Patino passe un bon moment à jouer avec les tropes, y compris la tactique de Wilson de s’entourer de gardes du corps féminins comme un patron d’un film d’action des années 90 à Hong Kong. C’est un geste maladroit qui joue dans un stéréotype populaire, que Wilson reconnaît d’une manière que seul Lee pourrait réussir.

Hoon Lee dans “DMZ” (Eli Joshua Adé/HBO MAX)“DMZ” présente une autre occasion d’apprécier à quel point il est polyvalent et sous-utilisé d’un acteur, en particulier lorsqu’il se retrouve face à face avec le pivot de Bratt en or et en cuir. En tant que Parco, Bratt utilise le charisme qu’il exerce en tant que protagoniste de la même manière qu’un assassin pourrait cacher une lame dans une manche de chemise. Sa malveillance est évidente, mais Bratt permet de comprendre facilement pourquoi les électeurs de Parco sont attirés par lui. Aussi habilement qu’il le fasse, Lee rend son adversaire encore plus trompeusement raisonnable.

Toutes ces vertus se transforment en problèmes une fois qu’il devient évident que Patino n’a pas la place d’ajouter de manière réfléchie des dimensions humanisantes à ces personnages ou d’écrire des couches fortifiantes dans leurs relations les uns avec les autres.
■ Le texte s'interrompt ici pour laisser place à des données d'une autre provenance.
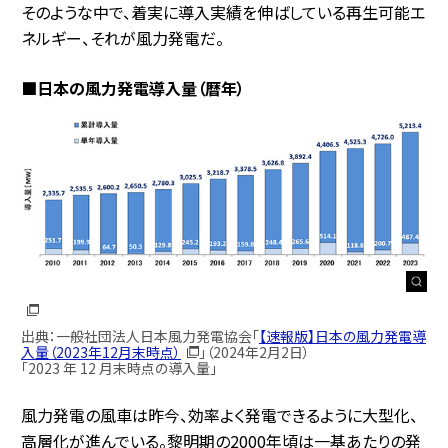
そのような中で、着実に導入実績を伸ばしている再生可能エ
ネルギー、それが風力発電だ。
■日本の風力発電導入量（暦年）
出典：一般社団法人日本風力発電協会「
【速報版】日本の風力発電導
入量（2023年12月末時点）
」（2024年2月2日）
「2023 年 12 月末時点の導入量」
風力発電の風車は昨今、効率よく発電できるように大型化、
高層化が進んでいる。黎明期の2000年頃は一基あたりの発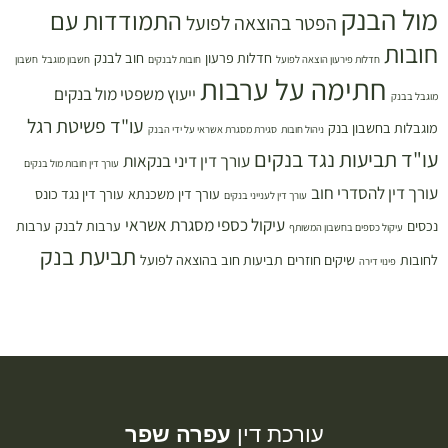
מול הבנק
התמודדות עם
הפטר בהוצאה לפועל
חובות
חדלות פרעון
חוב לבנק
חדלות פירעון הוצאה לפועל
חובות לבנקים
חשבון מוגבל
חשבון
חתימה על ערבות
ייעוץ משפטי מול בנקים
מוגבל בבנק
עו"ד פשיטת רגל
מוגבלות בחשבון בנק
ניהול חובות
סגירת מסגרת אשראי על ידי הבנק
עו"ד תביעות נגד בנקים
עורך דין דיני בנקאות
עורך דין חובות מול בנקים
עורך דין להסדרי חוב
עורך דין משכנתא
עורך דין נגד כונס
עורך דין לענייני בנקים
עיקול כספי מסגרת אשראי
נכסים
ערבות לבנק
ערבות
עיקול כספים בחשבון המשותף
תביעת בנק
לחובות
שיקים חוזרים
תביעות חוב בהוצאה לפועל
פינוי דירה
עורכת דין
עפרה שפר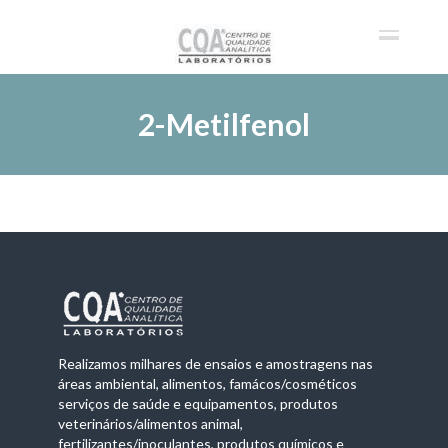
2-Metilfenol
Realizamos milhares de ensaios e amostragens nas
áreas ambiental, alimentos, famácos/cosméticos
serviços de saúde e equipamentos, produtos
veterinários/alimentos animal,
fertilizantes/inoculantes, produtos químicos e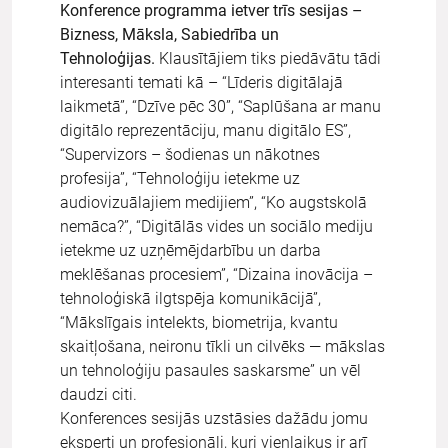
Konference programma ietver trīs sesijas –
Bizness, Māksla, Sabiedrība un
Tehnoloģijas.
Klausītājiem tiks piedāvātu tādi
interesanti temati kā – “Līderis digitālajā
laikmetā”, “Dzīve pēc 30”, “Saplūšana ar manu
digitālo reprezentāciju, manu digitālo ES”,
“Supervizors – šodienas un nākotnes
profesija”, “Tehnoloģiju ietekme uz
audiovizuālajiem medijiem”, “Ko augstskolā
nemāca?”, “Digitālās vides un sociālo mediju
ietekme uz uzņēmējdarbību un darba
meklēšanas procesiem”, “Dizaina inovācija –
tehnoloģiskā ilgtspēja komunikācijā”,
“Mākslīgais intelekts, biometrija, kvantu
skaitļošana, neironu tīkli un cilvēks — mākslas
un tehnoloģiju pasaules saskarsme” un vēl
daudzi citi.
Konferences sesijās uzstāsies dažādu jomu
eksperti un profesionāļi, kuri vienlaikus ir arī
Les acteurs s’étirent puissamment dans leurs performances pour vendre les nombreux trous de l’intrigue que “DMZ” nous oblige à ignorer lorsque nous voyageons avec Alma. D’autres détails, y compris un compte à rebours dans le premier épisode, n’ont aucun but réel.

Il est tout aussi difficile de dire si les performances poignantes et les visuels entraînants suffisent à transporter les téléspectateurs à travers son flux incohérent. De même, qui sait si Patino aurait comblé de manière satisfaisante les lacunes en affichant l’incomplétude de son intrigue avec des heures supplémentaires ? Ce que nous pouvons voir, c’est que “DMZ” donne des performances incroyables tout en nous demandant d’ignorer certains défauts massifs, en espérant qu’un casting exceptionnel et une prémisse opportune suffisent à compenser le paysage désordonné et rempli de nids-de-poule qu’il nous demande de voyager avec Alma.

Tous les épisodes de “DMZ” sont actuellement diffusés sur HBO Max. Regardez une bande-annonce ci-dessous, via YouTube.